Denrée prisée des grands cuisiniers, dégustée dans les restaurants gastronomiques de Paris ou de New York, vendue via Internet et sur les marchés « bios » des pays développés, c’est actuellement l’huile alimentaire la plus chère au monde. Incorporée dans des produits, brevetés aux États-Unis ou en Europe, elle est commercialisée sous sa forme cosmétique aux alentours de 160 € le litre d’huile pure.

Depuis plus d’une décennie, l’essor de nouveaux marchés rémunérateurs pour les produits de l’arganier ressemble à une aubaine pour certains acteurs de la filière. Les ONG, les agences internationales et marocaines de développement, mais aussi les coopératives d’huile d’argan (promues par l’Union Européenne et de nombreux autres bailleurs de fonds) ont joué un rôle central dans la construction d’une filière, dont le double objectif est de bénéficier conjointement aux populations locales et à la forêt d’arganiers. L’histoire de l’argan « gagnant-gagnant » semble séduisante, mais est-elle vraie ?
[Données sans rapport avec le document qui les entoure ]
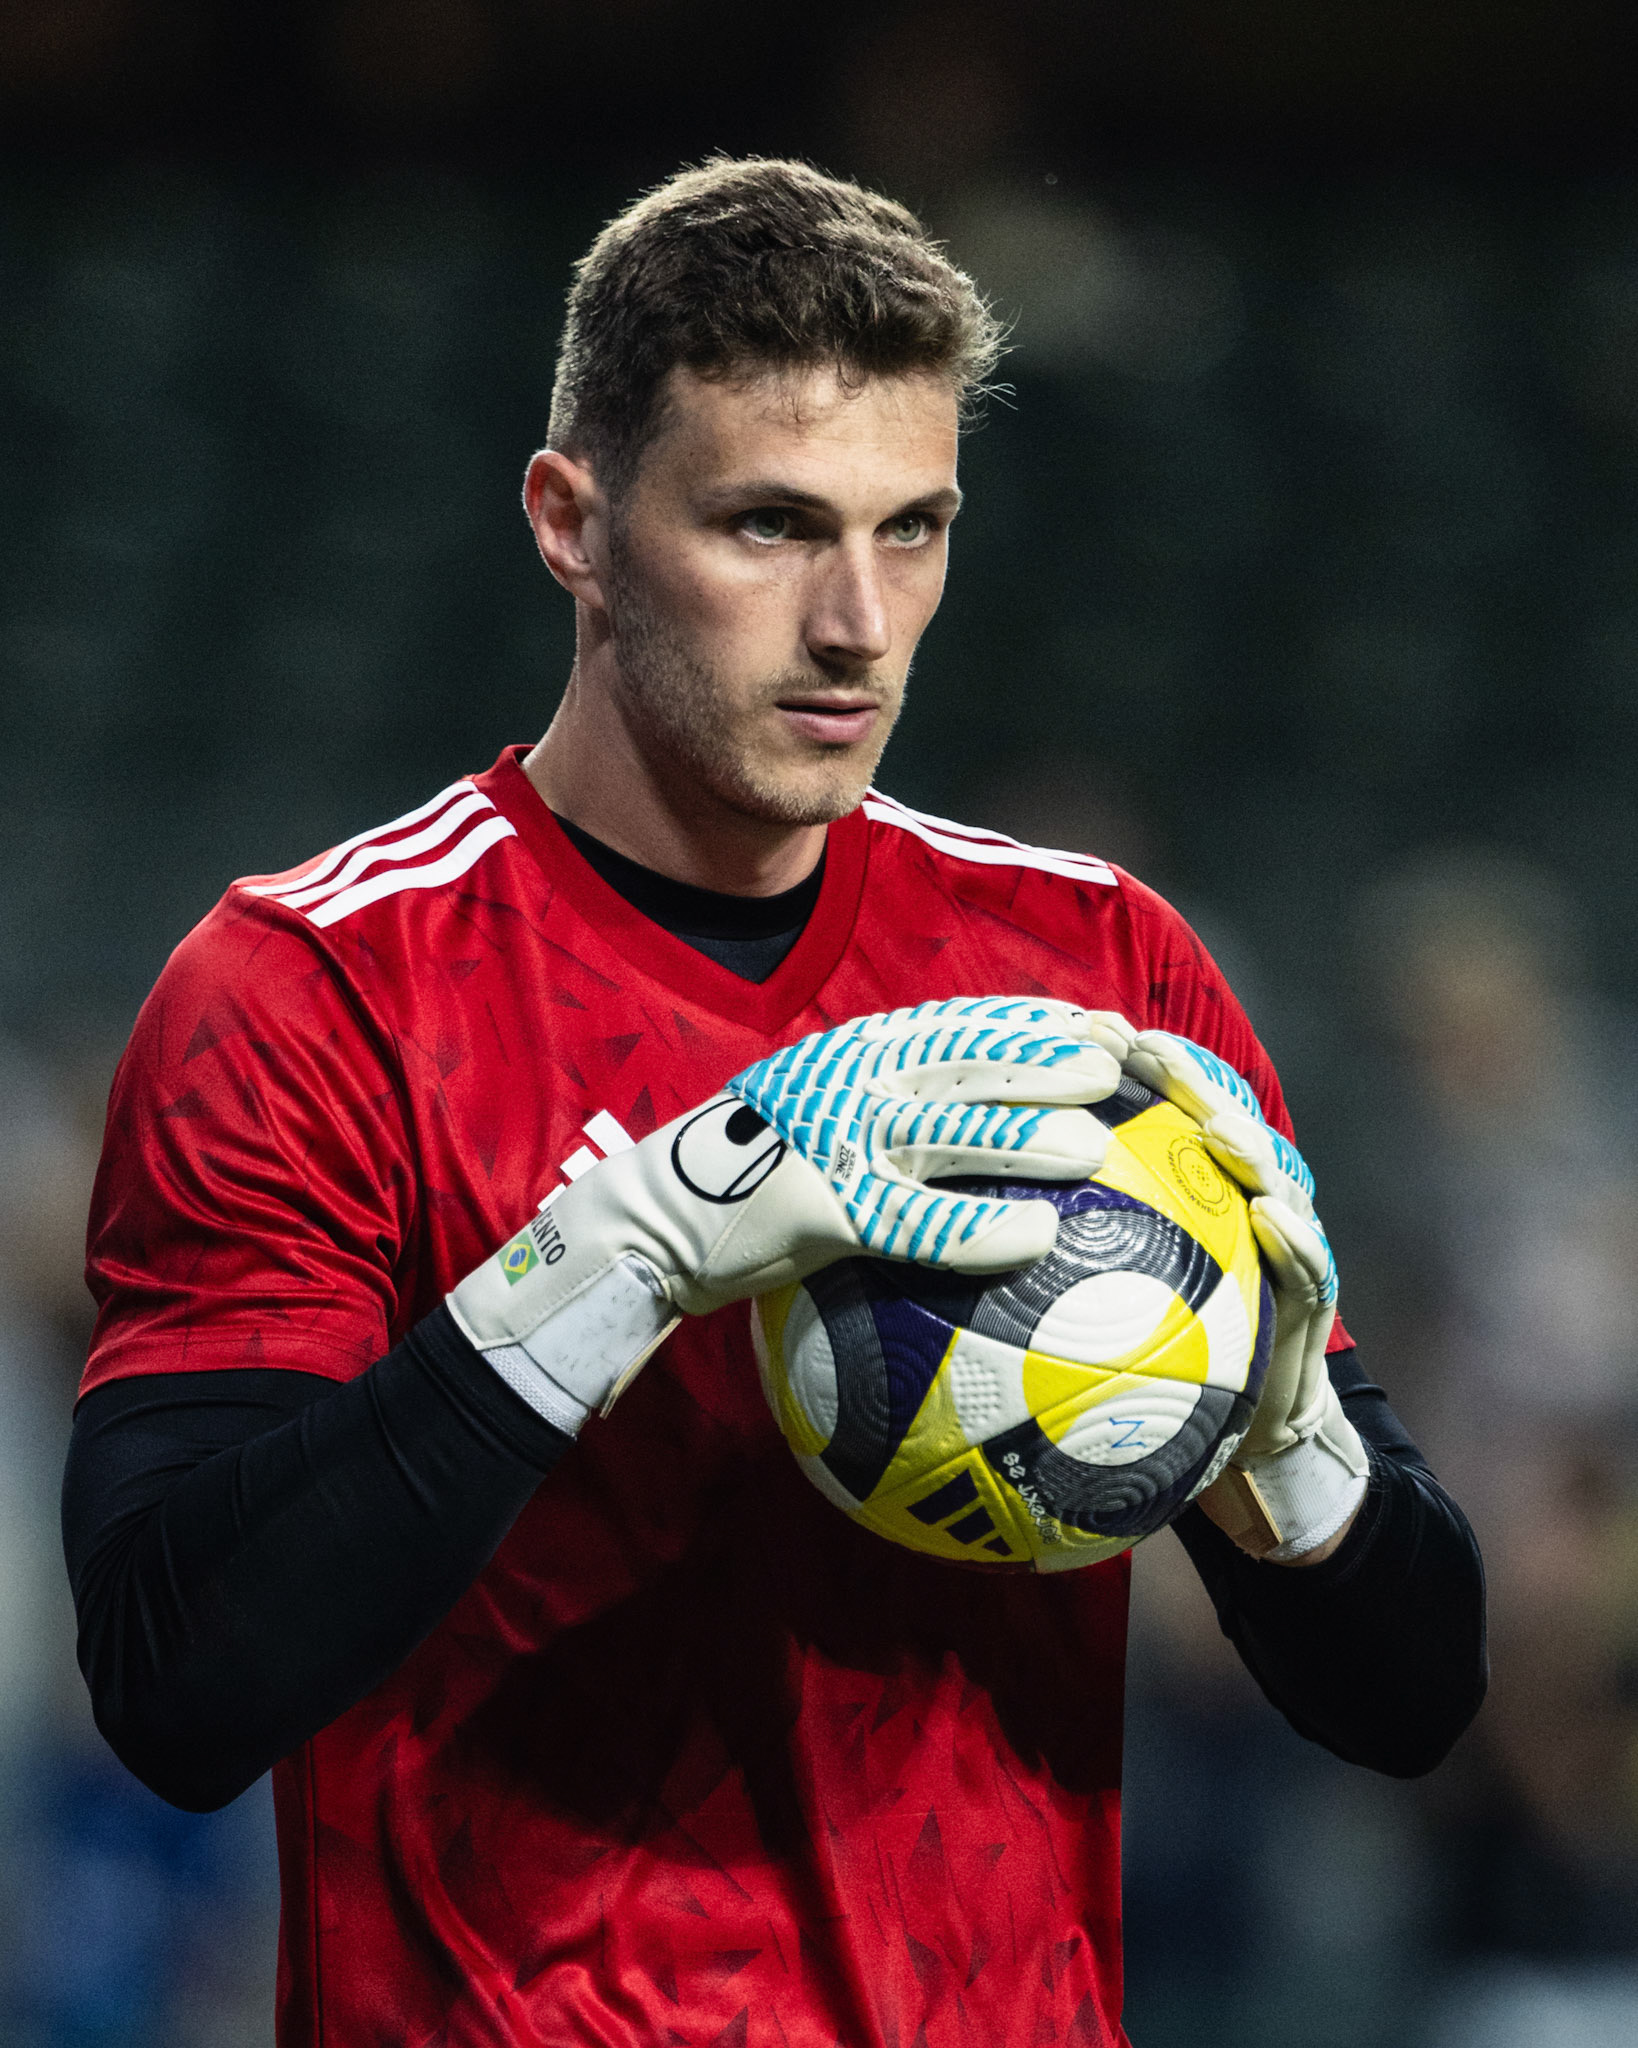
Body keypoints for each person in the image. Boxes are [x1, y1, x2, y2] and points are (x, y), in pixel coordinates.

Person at [65, 159, 1485, 2047]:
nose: (857, 623)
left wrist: (1288, 1447)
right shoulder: (314, 990)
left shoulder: (1096, 972)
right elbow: (177, 1684)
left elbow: (1404, 1705)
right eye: (768, 525)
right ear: (569, 523)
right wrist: (619, 1258)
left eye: (914, 532)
Pour tenter de répondre à cette interrogation, Travis Lybbert nous présentera les résultats d’enquêtes menées auprès d’un échantillon de ménages ruraux de la région de Smimou (proche d’Essaouira), qui ont été réalisées en deux temps : avant et après l’appréciation rapide des prix de l’huile d’argan. Certains ménages ont ainsi bénéficié du développement rapide de cette filière. Ceci se traduit par l’accroissement de la taille de leur cheptel (avec des impacts sur la forêt), ou le fait que ces familles envoient plus facilement leurs filles à l’école. Si les populations locales empêchent toujours leurs chèvres de brouter les arganiers avant la période de récolte des fruits (pratiques d’agdal), elles peuvent également recourir à des techniques plus agressives de collecte des fruits. Avec le « boom » de la filière argan, les ménages ruraux de la région se sont faits les gardiens vigilants du fruit sur l’arbre, mais on n’observe pas de réelles incitations pour investir dans la préservation à plus long terme de l’arbre et de la forêt d’arganiers.